At RichRelevance, we’re sensitive to the cart page experience, and work closely with our retail partners to implement solutions deep in the funnel that will grow cart values without compromising conversion. Here are three things you can do with product recommendations to substantially enhance your cart page experience:

1. Get out of the way

Securing conversion is our primary objective on the cart page. If we can get the shopper to buy more stuff and grow the order value, that’s phenomenal! But, it shouldn’t compromise completing the sale. The location of recommendations must reflect this prioritization and not interfere with the shopper consuming information critical to the buying decision.

As such, recommendations must be on the periphery of core content such as the cart summary, checkout call-to-action, promotional code inputs, and other key messaging and functionality. This usually means slotting a vertical placement in the right margin or a horizontal placement underneath the main content area. Otherwise, if more prominently placed, you’re baiting customers to continue shopping, which can be extremely disruptive to conversion.

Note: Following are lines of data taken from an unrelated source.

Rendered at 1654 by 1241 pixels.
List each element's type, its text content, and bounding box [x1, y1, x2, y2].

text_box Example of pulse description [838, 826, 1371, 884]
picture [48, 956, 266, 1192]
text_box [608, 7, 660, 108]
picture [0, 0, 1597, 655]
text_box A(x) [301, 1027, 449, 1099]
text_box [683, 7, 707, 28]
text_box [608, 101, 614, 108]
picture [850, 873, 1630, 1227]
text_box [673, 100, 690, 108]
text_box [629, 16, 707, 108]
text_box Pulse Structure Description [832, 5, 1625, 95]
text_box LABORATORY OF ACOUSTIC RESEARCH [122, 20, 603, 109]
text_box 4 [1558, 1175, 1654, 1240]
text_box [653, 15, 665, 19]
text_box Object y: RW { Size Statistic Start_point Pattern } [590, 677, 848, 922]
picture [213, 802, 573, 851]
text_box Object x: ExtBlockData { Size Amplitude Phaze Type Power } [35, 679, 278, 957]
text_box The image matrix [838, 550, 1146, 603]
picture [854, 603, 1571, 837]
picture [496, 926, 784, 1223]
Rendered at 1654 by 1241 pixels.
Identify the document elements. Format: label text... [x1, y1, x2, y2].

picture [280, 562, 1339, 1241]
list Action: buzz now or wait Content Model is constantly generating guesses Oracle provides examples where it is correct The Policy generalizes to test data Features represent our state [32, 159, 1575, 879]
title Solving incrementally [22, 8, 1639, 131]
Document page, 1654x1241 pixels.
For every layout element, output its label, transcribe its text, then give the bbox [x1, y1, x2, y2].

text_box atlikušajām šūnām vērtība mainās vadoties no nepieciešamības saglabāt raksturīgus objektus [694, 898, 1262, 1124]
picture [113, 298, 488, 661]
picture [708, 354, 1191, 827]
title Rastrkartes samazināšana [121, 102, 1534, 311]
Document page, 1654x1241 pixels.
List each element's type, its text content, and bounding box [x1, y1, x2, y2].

2. Recommend complementary, non-competitive products

When you finally get the shopper to the cart page, it’s critical not to challenge their decision to buy. If they add a TV to their shopping bag, they’ve demonstrated a degree of commitment that we shouldn’t impede by recommending another TV upon landing on the cart page. Instead of being helpful, that would be frustrating to the shopper, and elicitreconsideration at a point when a shopper should be firm about their core purchase

On the cart page, it’s imperative to use cross-sell recommendations that display products most often purchased with the seed item. However, since these kinds of recommendations rely on purchase behavior at the individual product level, something that happens much less frequently than browse activity, , it can be challenging for behavioral recommendations systems to always deliver intuitive cross-sell recommendations across a retailer’s entire catalog.

As an example, if a specific TV model has only been purchased 50 times in recent history, that’s probably not enough transactions to reliably identify four or five logical products that are commonly purchased with it. You can overcome this dilemma, in 2 ways:

I. Incorporate point-of-sale (POS) data in recommendations. If you have a brick-and-mortar presence, you probably have more offline POS transactions than online sales. Incorporating those in your online recommendations will provide a wealth of data from which to identify logical product associations.

II. Employ rule-based recommendations. Create a set of advanced merchandising rules that governs what is recommended in cross-sell situations. For each category of products, define what categories you want represented in each recommendation slot—and then let the engine source products based on whatever brand, attribute or compatibility-matching requirements you might have configured.

Ok, so now you have well-placement recommendations and you’ve optimized your cross-sell assortment across your entire catalog. What’s left?

3. Optimize your recommendations layout

Once you’ve gotten the shopper to the cart page, create inertia that pushes them through the checkout process rather than casting them out to higher parts of the funnel. You can do this by presenting a recommendation layout that facilitates exploring a product and adding it to cart without leaving the current page. Implement ‘quick view’ functionality on recommendations that allows a shopper to access product information, configuration options (e.g., size/color), and add-to-cart capabilities with a single click. Without this functionality, you’re forcing shoppers to leave the cart page to explore recommended products, and they may never come back.

Your cart page is sacred as it’s the gateway to more cash in your coffers. It’s imperative that the page experience drive shoppers to transact rather than pull them into a dangerous loop of product reconsideration. These are merely a small sample of tactics RichRelevance has deployed and validated using rigorous A/B and multivariate testing. We strongly encourage you to consider these optimizations for your retail site. They’ll make your cart smarter, protect your conversions, and grow your order values.